Tullow/Repsol to start drilling for oil in April

President Bharrat Jagdeo met with a delegation from London-based company Tullow Oil as it prepares to drill for oil offshore Guyana in April next year.

The company has invested huge sums in the Jaguar well and is pursuing the exploration through a joint venture with REPSOL, a leading international oil exploration company from Spain, a press release from the Government Information Agency (GINA) said.

Exploration Director of Tullow Oil Dr Angus McCoss and Manager of the Petroleum Division in the Guyana Geology and Mines Commission Newell Dennison met with Jagdeo on Monday.

Dr McCoss told GINA that he conveyed his company’s commitment to drill to the President. “It’s an exploration well, it’s a wildcat well, there’s a lot of geological risk… but we are willing to give it a shot, to invest in this well to try to find oil or gas for Guyana,” he said.

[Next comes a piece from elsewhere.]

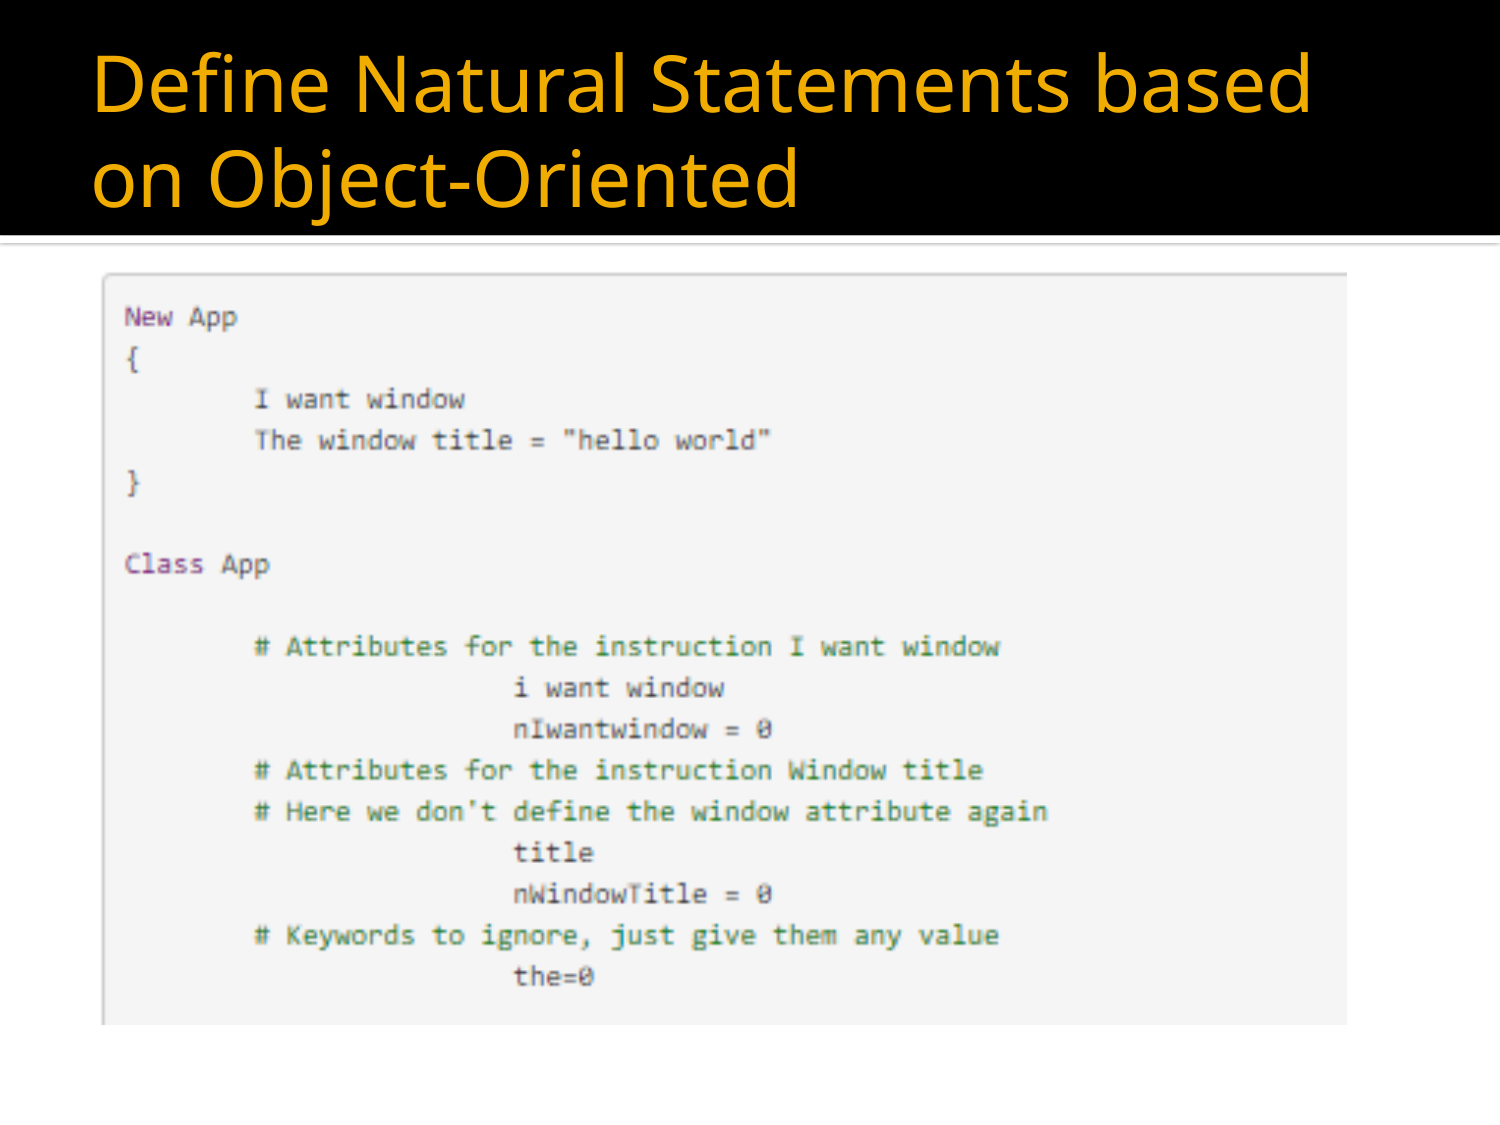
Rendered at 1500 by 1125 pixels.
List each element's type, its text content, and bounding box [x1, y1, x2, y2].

title Define Natural Statements based on Object-Oriented [75, 25, 1425, 231]
picture [88, 262, 1347, 1025]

The company’s aggregate investment will be about US$60M which, according to Dr McCross, will fund the “risk of making a discovery through the Jaguar well.”

The Tullow/Repsol joint venture is the latest partnership interested in the search for oil offshore Guyana. Tullow Guyana has a 30% share in the Guyana Maritime Licence in Georgetown.

In September the company signed a new deepwater licence offshore Suriname. CGX Energy Incorporated, of Canada, has done a significant amount of work since being given the green light to start operations.

In January 2009 the company had announced that it had completed shooting of the 1,839 square kilometres 3D seismic survey on CGX’s 25% Georgetown Petroleum Prospecting Licence (PPL).